TESTO IN ESAME:

++++++++

Anche Gesù gioca volentieri
con le anime dei bimbi
quando sono bianche e pulite;
ma se diventano sporche
a Gesù non piacciono più…»
(Carlo Gnocchi)
La passione primaria di Carlo Gnocchi, fin dai primi anni di sacerdozio, fu la crescita e l’educazione dei giovani avvicinatisi alla chiesa e all’oratorio. Affidato prima alla parrocchia di Cernusco sul Naviglio e, nel 1926, alla popolosa San Pietro in Sala di Milano, protrasse per anni la sua vocazione, creando un profondo legame con i suoi parrocchiani. La fama di educatore giunse al cardinale arcivescovo di Milano, Alfredo Ildefonso Schuster che, nel 1936, lo nominò direttore spirituale del prestigioso Istituto Gonzaga dei Fratelli delle Scuole Cristiane.
La guerra
«In quei giorni fatali posso dire di aver visto finalmente l’uomo. L’uomo nudo; completamente spogliato, per la violenza degli eventi troppo più grandi di lui, da ogni ritegno e convenzione, in totale balìa degli istinti più elementari emersi dalle profondità dell’essere.»
(Carlo Gnocchi, “Cristo con gli Alpini”)
Nel 1939 morì la madre, a cui era molto legato.
Allo scoppio della Seconda guerra mondiale, don Gnocchi partì volontario nel Battaglione alpini “Val Tagliamento”, destinato al fronte greco/albanese. Terminata la campagna dei Balcani nel 1941, nel 1942 Carlo Gnocchi, con il grado di tenente, ripartì per il fronte russo, a seguito della Divisione alpina “Tridentina”, dove partecipò in veste di cappellano alla Battaglia di Nikolaevka. Sopravvissuto al conflitto, raccolse dai feriti e dai malati le loro ultime volontà, che lo porteranno, al rientro in patria, ad un viaggio per la penisola, messaggero tra le famiglie degli scomparsi. Andò tra le valli alpine a trovare i parenti dei commilitoni caduti. Entrato a far parte dell’O.S.C.A.R., aiutò ebrei e prigionieri alleati scappati in Svizzera. Scrisse articoli sulla rivista clandestina Il Ribelle e sul quotidiano diocesano L’Italia. Fu rinchiuso più di una volta nel carcere di San Vittore, ma ottenne la liberazione grazie all’intervento dell’arcivescovo di Milano, Ildefonso Schuster. In quegli anni nacque l’idea di creare un centro caritatevole che potesse seguire le vittime di questa guerra, che si sviluppò in futuro con la nascita della Pro Juventute.

++++++++

DATI:
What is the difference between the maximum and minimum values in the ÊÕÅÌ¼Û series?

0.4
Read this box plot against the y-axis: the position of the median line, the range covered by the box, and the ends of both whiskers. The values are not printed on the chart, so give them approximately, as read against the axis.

++++++++

COMPITO DA SVOLGERE 1:
Secondo il testo su Carlo Gnocchi, in che anno il cardinale Schuster lo nominò direttore spirituale dell'Istituto Gonzaga?
COMPITO DA SVOLGERE 2:
Trascrivi parola per parola il passo del testo su Carlo Gnocchi compreso tra "(Carlo Gnocchi)" e "delle Scuole Cristiane.", estremi inclusi.
COMPITO DA SVOLGERE 3:
Riprendi il testo su Carlo Gnocchi e proseguilo dopo la sua ultima frase.
Le righe non servono per svolgere i compiti.

SOLUZIONE 1:
Nel 1936.

SOLUZIONE 2:
(Carlo Gnocchi)
La passione primaria di Carlo Gnocchi, fin dai primi anni di sacerdozio, fu la crescita e l’educazione dei giovani avvicinatisi alla chiesa e all’oratorio. Affidato prima alla parrocchia di Cernusco sul Naviglio e, nel 1926, alla popolosa San Pietro in Sala di Milano, protrasse per anni la sua vocazione, creando un profondo legame con i suoi parrocchiani. La fama di educatore giunse al cardinale arcivescovo di Milano, Alfredo Ildefonso Schuster che, nel 1936, lo nominò direttore spirituale del prestigioso Istituto Gonzaga dei Fratelli delle Scuole Cristiane.

SOLUZIONE 3:
Il dopoguerra
“Sogno, dopo la guerra, di potermi dedicare a un’opera di Carità, quale che sia, o meglio quale Dio me la vorrà indicare”.
La drammatica esperienza della ritirata di Russia, vissuta come cappellano militare sempre presente sul fronte, maturò in don Gnocchi l’idea ed il fulcro della sua missione di carità: assistere le vittime della guerra, nella ricerca del riscatto del loro “dolore innocente”.
Nel 1945 don Gnocchi venne nominato direttore dell’”Istituto Grandi Invalidi” di Arosio, accogliendo così i primi orfani e mutilati di guerra. Nel 1948 fondò la “Fondazione Pro Infanzia Mutilata”, riconosciuta l’anno seguente con decreto del Presidente della Repubblica Italiana. Lo stesso anno il Presidente del Consiglio, Alcide De Gasperi, nominò don Gnocchi consulente alla Presidenza del Consiglio per i mutilatini di guerra. Nel 1951 la Fondazione venne sciolta, ed ogni bene e struttura vennero donati alla neonata “Fondazione Pro Juventute”
«Grazie di tutto…»
(Ultime parole di Carlo Gnocchi)
«… Altri potrà servirli meglio ch’io non abbia saputo e potuto fare; nessun altro, forse, amarli più ch’io non abbia fatto.»
(Tratto dal Testamento di Don Carlo Gnocchi)
Morì il 28 febbraio 1956, dopo alcune crisi, verso le 18:45 con un crocifisso fra le mani, donatogli dalla madre anni prima e voluto fortemente da don Gnocchi in quelle ultime ore. La metastasi del tumore che l’aveva colpito aveva raggiunto lo scheletro e l’apparato respiratorio.
Morendo fece dono delle sue cornee a due giovani ciechi, ospiti della sua fondazione, Silvio Colagrande e Amabile Battistello. La donazione, allora non ancora normata, venne eseguita da Cesare Galeazzi. Lo scalpore che suscitò nell’opinione pubblica accelerò il dibattito in materia, con la promulgazione a breve del D.L. n. 235 del 3 aprile 1957. Il suo esecutore testamentario sarà il suo amico don Giovanni Barbareschi.
Dopo circa trent’anni di permanenza nel Cimitero Monumentale di Milano, oggi la salma di Don Gnocchi è esposta sotto l’altare dell’omonimo Santuario, nel quartiere di San Siro di Milano.